Zu den weiteren Schwerpunkten Sloweniens zählen der „grüne und der digitale Wandel, die Konferenz über die Zukunft Europas, die Förderung von Rechtsstaatlichkeit und gleichen Maßstäben für alle, sowie natürlich die Erweiterung der EU; sie liegt im Falle von Albanien und Nord-Mazedonien wegen des Widerstands einzelner EU-Staaten derzeit auf Eis. Doch unterhalb dieser Schwelle will Slowenien die Annäherung der sechs Staaten des Westbalkan ebenso fördern wie die Zusammenarbeit der Region. Doch noch ein weiteres strittiges Thema in der EU ist Slowenien ein Einliegen, erläutert im slowenischen Außenministerium Staatssekretär Gaspar Dovzan: "Wir werden auch den Erweiterungsprozess zum Westbalkan fördern, aber auch dafür sorgen, dass wir eine ehrliche Debatte haben über die Sicherung der Außengrenze und über unsere Politik zu Staaten, die im Vordergrund stehen, wenn es um Probleme mit illegaler Migration geht."
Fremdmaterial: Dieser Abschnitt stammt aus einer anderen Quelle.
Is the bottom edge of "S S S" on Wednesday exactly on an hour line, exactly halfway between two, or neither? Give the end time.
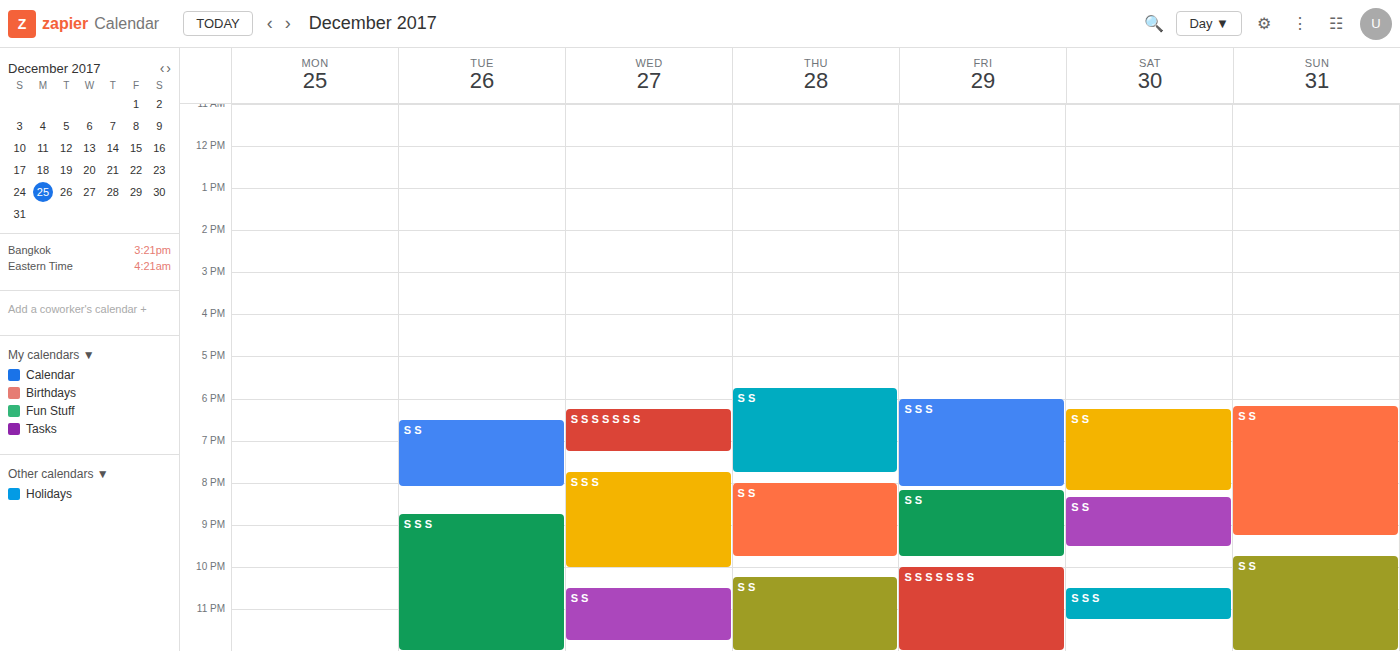
22:00 -- exactly on the 22:00 line.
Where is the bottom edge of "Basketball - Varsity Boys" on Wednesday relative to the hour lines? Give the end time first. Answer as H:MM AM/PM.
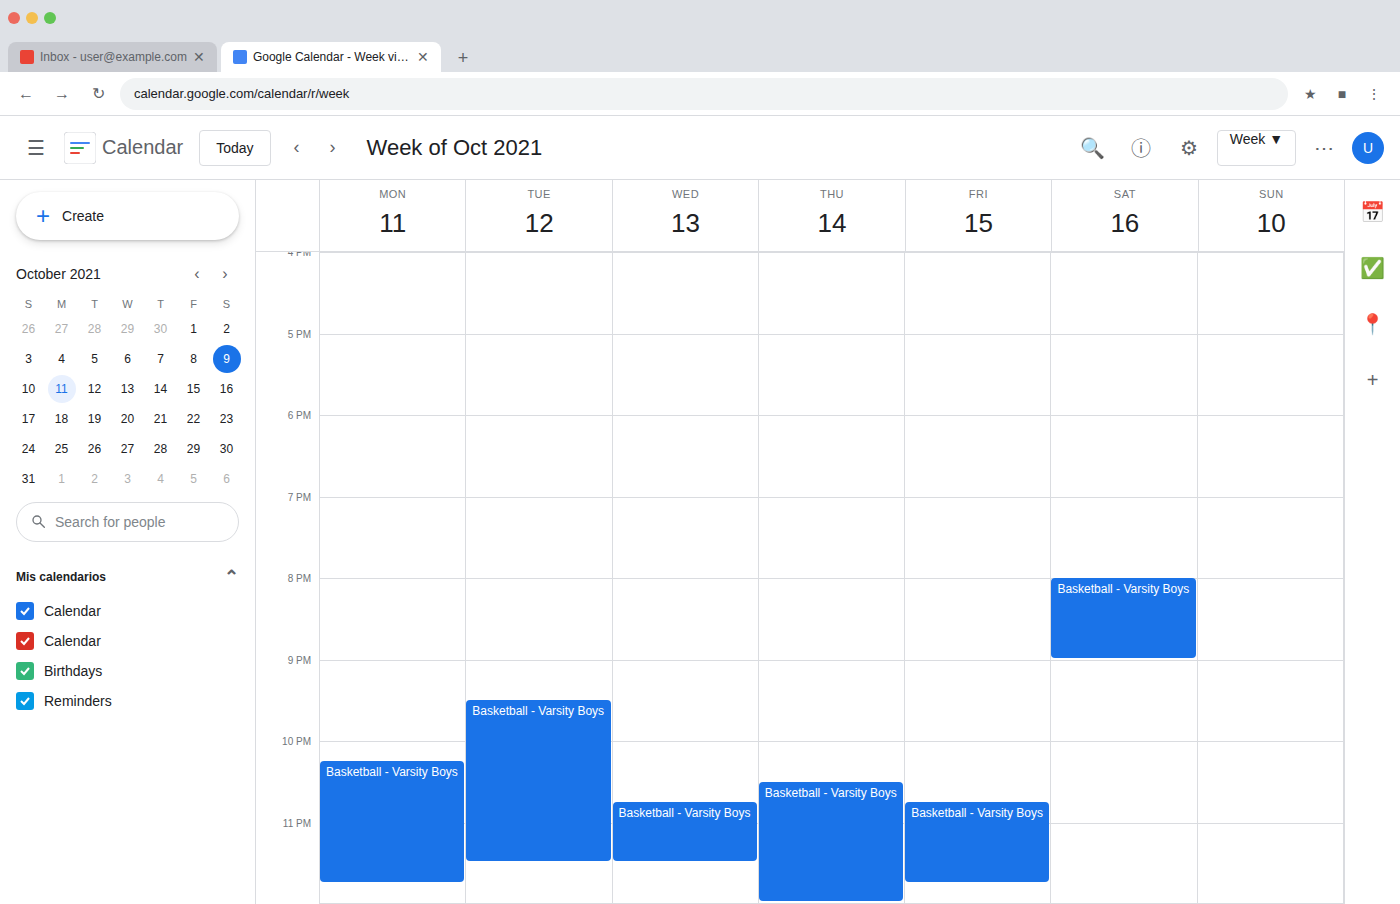
11:30 PM -- halfway between the 11 PM and 12 AM lines.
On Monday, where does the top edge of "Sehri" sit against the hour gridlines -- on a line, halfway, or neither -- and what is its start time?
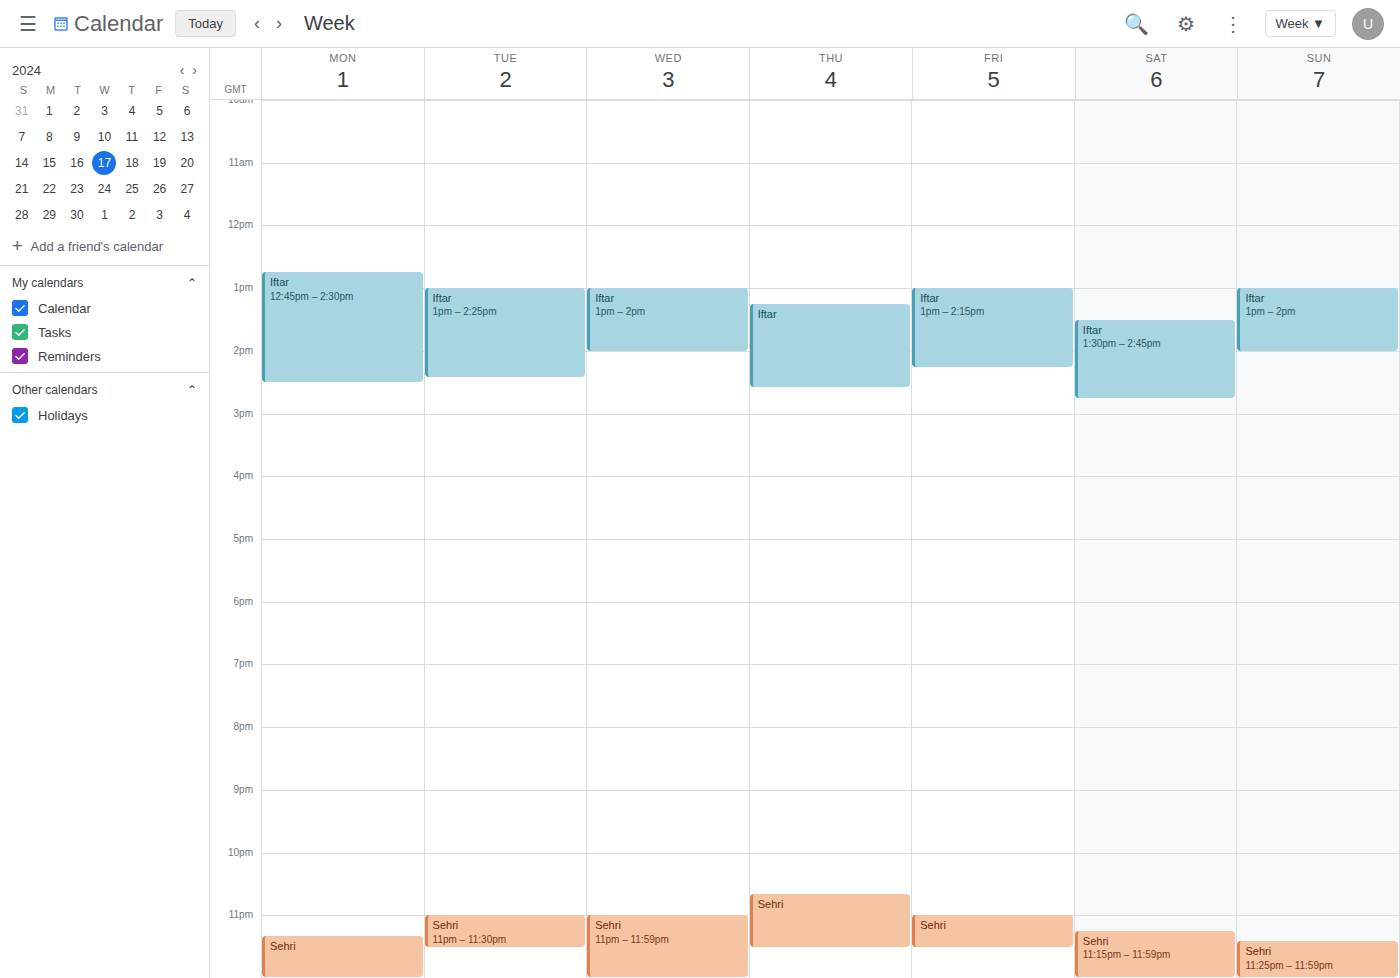
23:20 -- neither: 20 minutes below the 23:00 line and 40 minutes above the 24:00 line.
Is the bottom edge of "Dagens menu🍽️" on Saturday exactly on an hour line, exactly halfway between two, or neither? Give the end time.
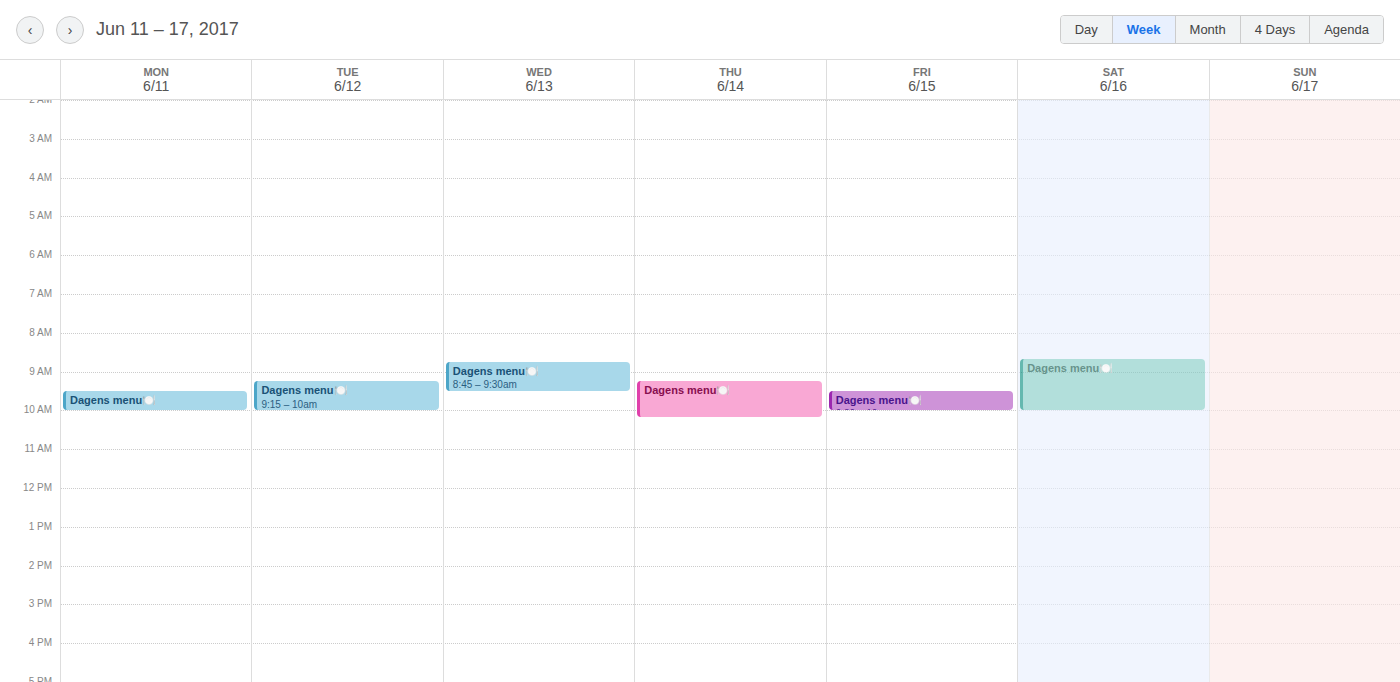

Das Wort „Gemeinsam“ zählt zum Motto der slowenischen EU-Präsidentschaft, doch innenpolitisch ist das Land tief gespalten. Das zeigte am 25. Juni auch die Feier zum 30. Jahrestag der Unabhängigkeit. An diesem Tag hielt die „linke Reichshälfte“ in Slowenien eine sogenannte alternative Unabhängigkeitsfeier ab. Die politisch zersplitterte Linke eint insbesondere das Feindbild des konservativen Ministerpräsidenten Janez Jansa, dem sie unter anderem politische Umfärbung der Institutionen, der Justiz, der Polizei und der Medien, Intoleranz und Populismus vorwirft. Auf den Punkt bringt es der diesem Lager zu zuordnende Politikberater Alem Maksuti:

"Jeden, der Janez Jansa Verhalten analysiert brandmarkt er als Verräter, als Anti-Slowenen, als Gauner und so weiter. Das ist alarmierend bei einem Politiker, der Regierungschef ist. Seine Art der Diskussion und der Kommunikation spricht dafür, was er für ein Politiker wurde. Jansa versucht seinen Wählern die Verschwörungstheorie weis zu machen, dass ein sogenannter "Tiefer Staat" im Hintergrund ihn vernichten wolle, dass er ein Opfer ist, der am meisten für das slowenische Volk gegeben hat uns so weiter. Das ist ein klassischer politischer Populist, der auf diese Weise etwas mehr als 20 Prozent der Wähler anspricht, ohne den es aber derzeit im politischen Leben in Slowenien nicht geht."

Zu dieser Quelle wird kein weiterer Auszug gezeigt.